Então, seremos mais solitários? Não é bem assim. O especialista aponta que existem dois lados: “A tendência de um certo comodismo digital : se eu posso fazer isso online e da minha casa, por que eu vou sair e me estressar no trânsito? Essa redução do contato físico, social e afetivo sim vai trazer efeitos que nós ainda não sabemos. Mas, por outro lado, depois de experimentar o estado remoto que não era comum, pode ficar mais evidente o quanto nós realmente gostamos de socializar e, a partir daí, teremos uma nova relação no ambiente social”. Por de todas essas questões está, no fim, a forma como cada um se enxerga dentro de um relacionamento e com o que está acontecendo.

Aqui, também existe a distinção entre solidão e solitude. “Solidão é estarmos realmente sozinhos e sentirmos essa carência. É o estado de solidão que nós entendemos como negativo e que tentamos evitar a todo custo. Enquanto a solitude é esse espaço que nós estamos sozinhos, mas acompanhados de nós mesmos. Pode-se dizer que é o tempo de qualidade que nós passamos conosco e que é muito importante para o desenvolvimento da resiliência”, explica Gustavo.

Ciência da felicidade


A pergunta que nunca quer calar é: dá para ser positivo em tempos de pandemia? E, para Gustavo, a resposta é clara: “ser positivo é um ato de resistência”. O especialista explica que a psicologia positiva estuda o lado positivo da vida humana. “Não só a felicidade, mas também a criatividade, a resiliência, o otimismo e todos esses atributos e forças que podem ser muito úteis nos momentos de dificuldade”.

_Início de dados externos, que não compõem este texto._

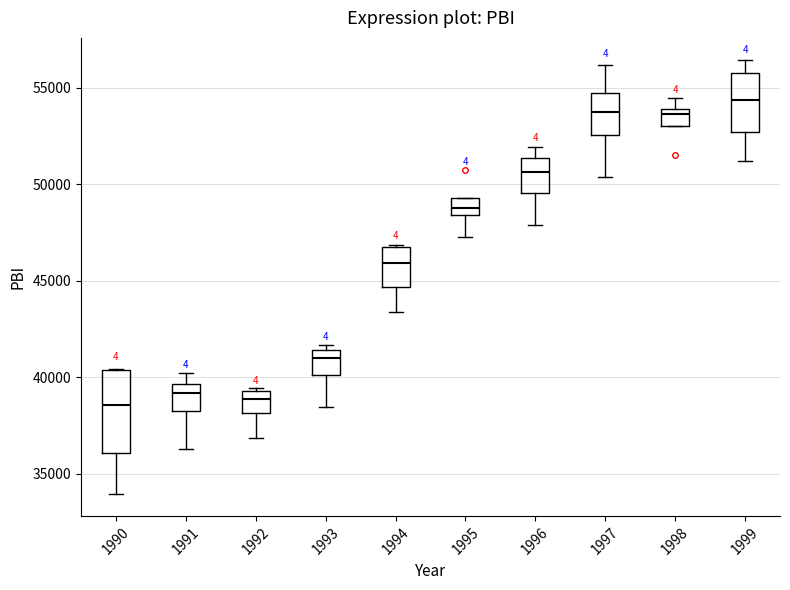

Reading left to right, transcribe this box plot: for each box, give where its median line is, the range the box spans, and where its two whiskers end, as read against the y-axis. The values are not printed on the chart, so give them approximately, as read against the axis.

1990: median 38500, box 36000 to 40500, whiskers 34000 to 40500
1991: median 39000, box 38500 to 39500, whiskers 36500 to 40000
1992: median 39000, box 38000 to 39500, whiskers 37000 to 39500 (just above the box's upper edge)
1993: median 41000, box 40000 to 41500, whiskers 38500 to 41500 (just above the box's upper edge)
1994: median 46000, box 44500 to 46500, whiskers 43500 to 47000
1995: median 49000, box 48500 to 49500, whiskers 47500 to 49500
1996: median 50500, box 49500 to 51500, whiskers 48000 to 52000
1997: median 53500, box 52500 to 54500, whiskers 50500 to 56000
1998: median 53500, box 53000 to 54000, whiskers 53000 to 54500
1999: median 54500, box 52500 to 56000, whiskers 51000 to 56500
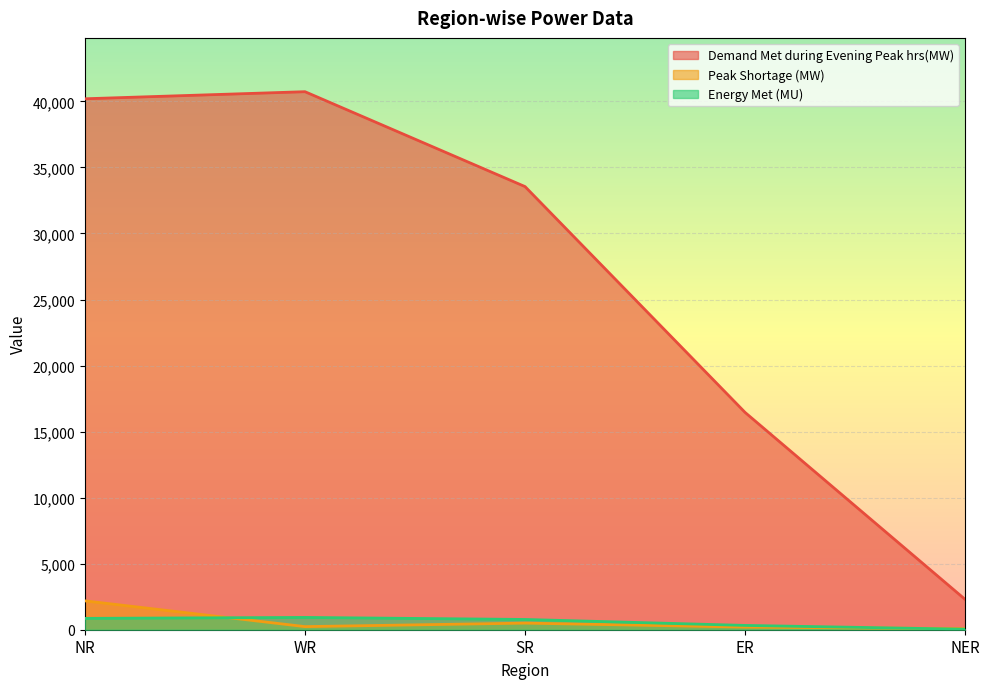

True or false: Peak Shortage (MW) has a value of 278 at SR.

False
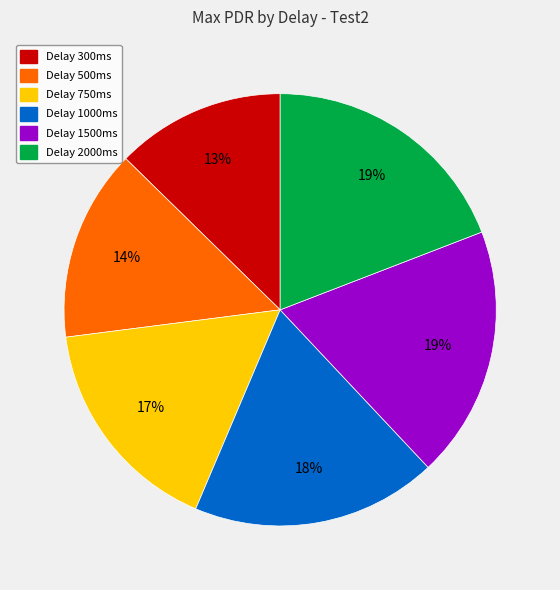

To the nearest percent, what is the difference between the largest and smallest slice percentages?

6%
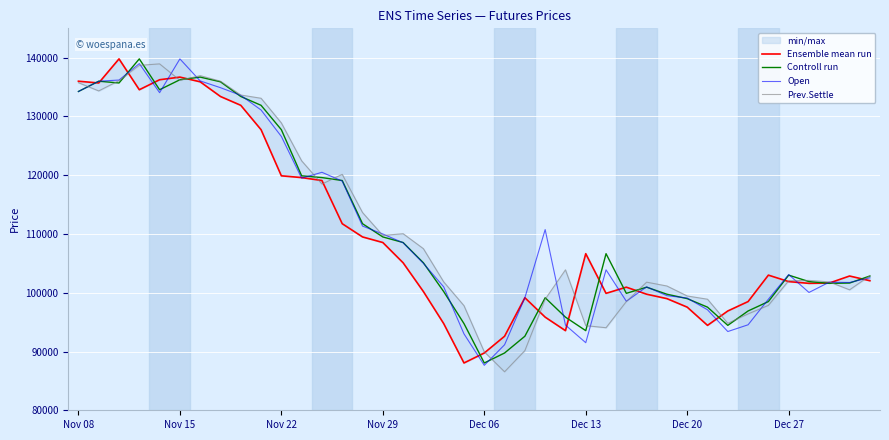

At how many categories does at least one series exceed 109483?

18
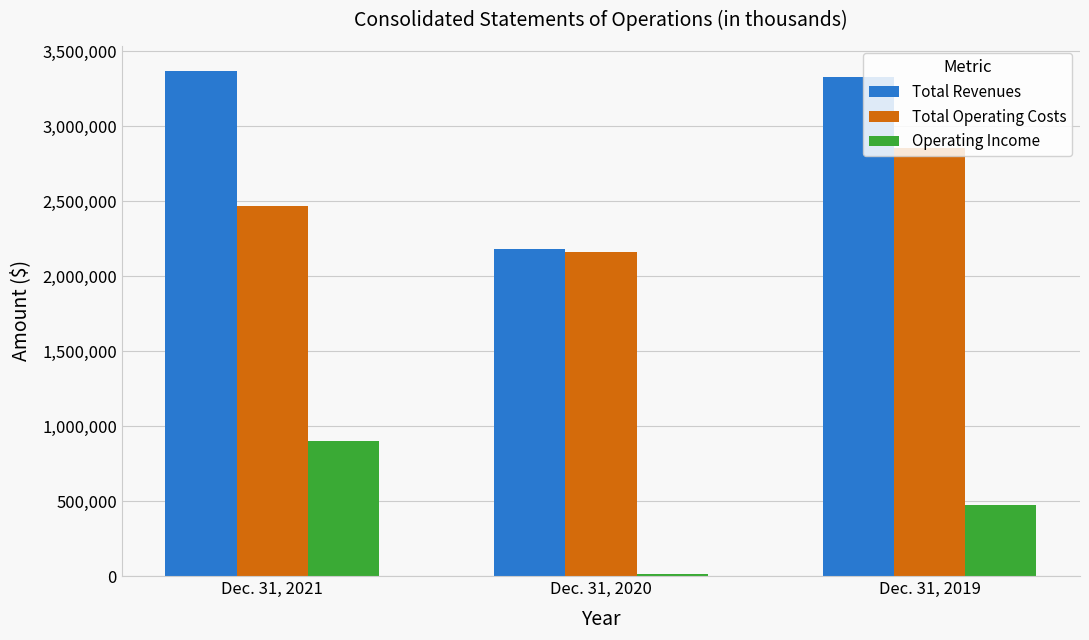

Rank the series by their maximum value, from highest to lowest.

Total Revenues, Total Operating Costs, Operating Income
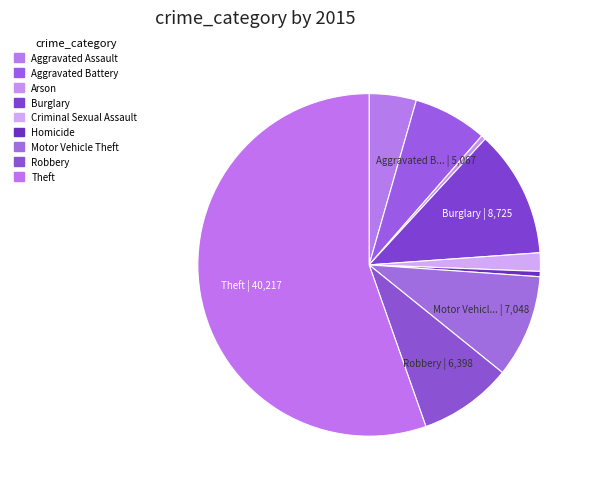

Does Aggravated Battery represent more than half of the total?

No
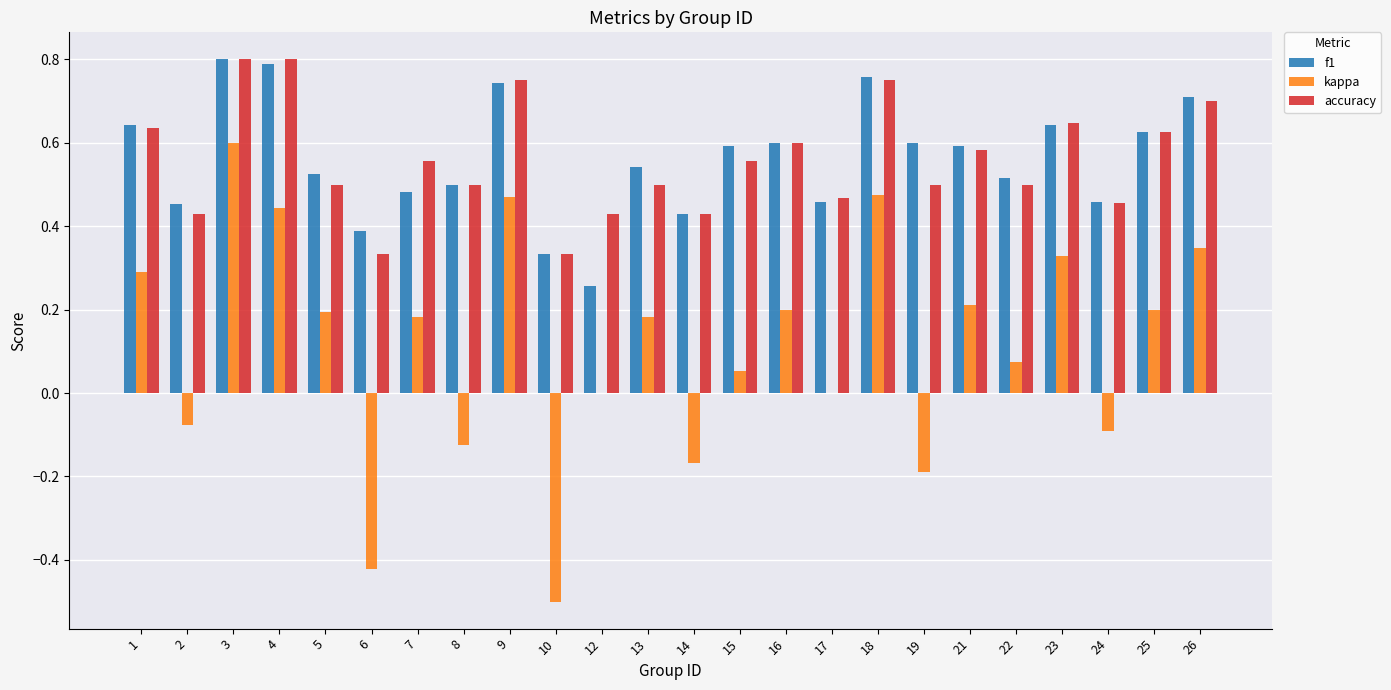

How many series are shown in this chart?

3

A chamada psicologia positiva surgiu em meados de 2000 e muitos autores se referiam a ela como ciência da felicidade. “Para alguns, isso continua, mas muito do impulso de popularidade – e até de ciência – que a psicologia positiva conseguiu, foi graças aos avanços da neurociência e aos avanços da compreensão das ciências das emoções. Então, alguns autores na academia hoje se referem a ciência da felicidade como esse campo multidisciplinar que tem três pilares principais: a psicologia positiva, a neurociência e a ciência das emoções”, conta Gustavo, que é especialista na área. E, para ele, apesar da nossa inteligência social estar talvez um pouco enferrujada, ela será retomada rapidamente – afinal, não dá para esquecer como se relacionar, né?